Queering the Tarot: 13. Death

Queering the Tarot is a guest post series written by Cassandra Snow. Cassandra takes the most common interpretations and manifestations of the cards and discuss ways you might read them for a LGBTQQIA* client—or for yourself.

Read all posts in the series here!

Silicon Dawn

From the Tarot of the Silicon Dawn

Queering the Tarot: XIII. Death

As Spring approaches, we re-examine the Death card here at Queering the Tarot, which I find completely appropriate. Death gets a bad rap, but is actually one of my favorite cards in the tarot.

While the card is widely understood not to represent a physical death, but a metaphorical one, (an ending, an opportunity lost, a phase of our life complete), most people still look upon those ideas with regret and sadness. In my own life however, these times have led to rebirth, reinvention, and are followed by periods of joy. This is in part a personal addiction to new beginnings, but it’s also because the Death card symbolizes what I deep down believe to be true—that we sometimes lose to gain, that we must kill off parts of ourselves to be our best self, that we must accept the cycles of death in our lives with dignity in order to usher in the following eras of rebirth.

Justice League and Vertigo

From the Justice League Tarot and Vertigo Tarot

Because I take a sunnier view of Death overall and frequently focus more on the opportunity for change and growth that comes with it, my own queered version reflects that optimism. In a queer person’s life, there is constant change and death, starting with the coming out process. When we accept that we are gay, for example, we are closing the door on the possibility of the societally approved heteronormative life, but we are stepping into a life where we get to be who we are and love (or lust after) who we love (or lust after).

Spiral Tarot

From the Spiral Tarot

Another example of necessary death in queer life is that of the transition for transgender people. This is the number one card that comes up for clients in or on the verge of transition for me, for very good reason. Often these querents are entering a totally new life—it’s called a dead name for a reason. While some do feel a sense of nostalgia and sadness when thinking about life pre-transition, across the board it is recognized how necessary and important that death is. For most of my clients going through this, Death is a welcome sight as it means the end of an era where everything was wrong and not indicative of who they are. When you are able to live your truth, that time of secrets, lies, and hiding dies. This is a common queer narrative we’ve all seen play out both in fiction and our friend’s lives many times, and maybe it’s the rebirth that follows that gives me such a loving view of the Death card in the first place.

Cosmos Tarot and Oracle

From the Cosmos Tarot and Oracle

When queering the tarot however, Death can not be all ascension and promises of future joy, as there is also the unfortunate interpretation that sometimes shows up in this card. For a queer seeker, there is a real possibility of losing loved ones or a sense of family as you come into your own, and it is for those reasons that I don’t take a wholly positive, naïve view of this card. These are real, tragic deaths of relationships and that hurts, and those are deaths that we mourn.

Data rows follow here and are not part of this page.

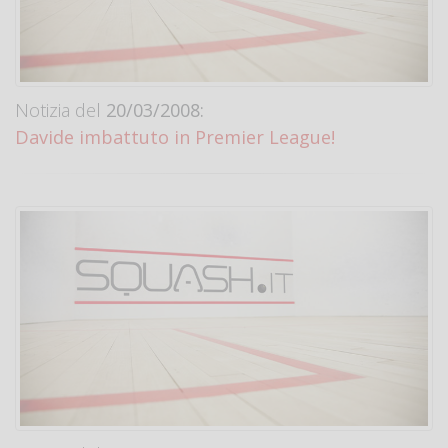
Notizia del
20/03/2008:
Davide imbattuto in Premier League!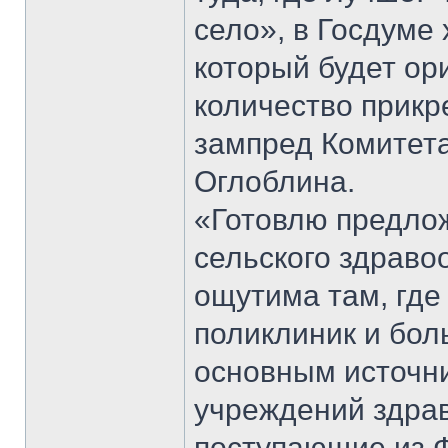
село», в Госдуме
который будет ор
количество прикр
зампред Комитет
Оглоблина.
«Готовлю предло
сельского здраво
ощутима там, где
поликлиник и боль
основным источн
учреждений здрав
поступающие из Ф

Everyone loses relationships with friends and family in their lives, but it is fairly unique to LGBTQQIAP+ persons to lose those relationships because of who you are, and that definitely needs to be respected in reading for someone queer. For some this unfortunately extends beyond lost relationships. It is not uncommon for someone who is not straight and cisgender to come out or be outed at work and lose one’s job, or to be outed to your landlord and lose your home. Death may come up in this instance, and should be frankly but as compassionately and with respect to the querent’s comfort level as possible. As someone who’s been reading tarot for a over a decade now though, I can promise you that once that mourning is over you will be able to welcome in relationships full of actual unconditional love and support, and you will understand why that pain happened, but for those walking in our world as a marginalized person, that is a much harder thing to trust in because of the very real bigotry and hatred that can lead to tragic endings in our lives.